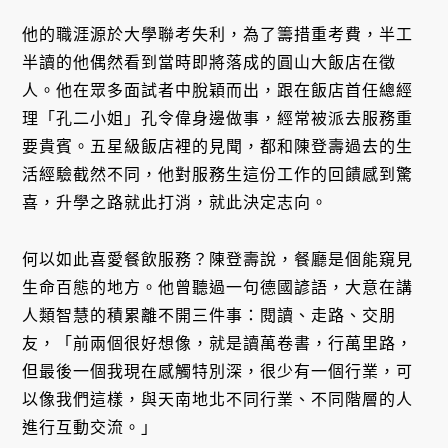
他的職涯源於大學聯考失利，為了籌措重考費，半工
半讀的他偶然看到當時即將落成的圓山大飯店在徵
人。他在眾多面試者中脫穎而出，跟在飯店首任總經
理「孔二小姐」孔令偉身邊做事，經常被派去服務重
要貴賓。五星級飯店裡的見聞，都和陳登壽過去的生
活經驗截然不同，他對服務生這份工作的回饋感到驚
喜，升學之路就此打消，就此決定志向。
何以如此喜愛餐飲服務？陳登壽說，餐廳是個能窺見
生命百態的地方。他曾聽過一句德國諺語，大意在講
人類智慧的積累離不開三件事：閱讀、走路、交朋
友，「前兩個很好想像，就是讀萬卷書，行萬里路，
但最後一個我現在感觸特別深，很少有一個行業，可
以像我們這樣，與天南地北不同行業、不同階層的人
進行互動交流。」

══════════

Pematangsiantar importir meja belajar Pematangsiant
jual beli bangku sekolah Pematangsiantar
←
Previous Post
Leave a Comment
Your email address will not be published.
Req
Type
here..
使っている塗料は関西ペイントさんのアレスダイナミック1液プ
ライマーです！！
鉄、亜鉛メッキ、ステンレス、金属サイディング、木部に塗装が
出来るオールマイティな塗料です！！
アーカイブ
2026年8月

══════════

◆ **Exercise directions**
Go through the listing above and find each line containing the string "Pematangsiantar"; copy those lines.

◆ **Response to this task**
Pematangsiantar importir meja belajar Pematangsiant
jual beli bangku sekolah Pematangsiantar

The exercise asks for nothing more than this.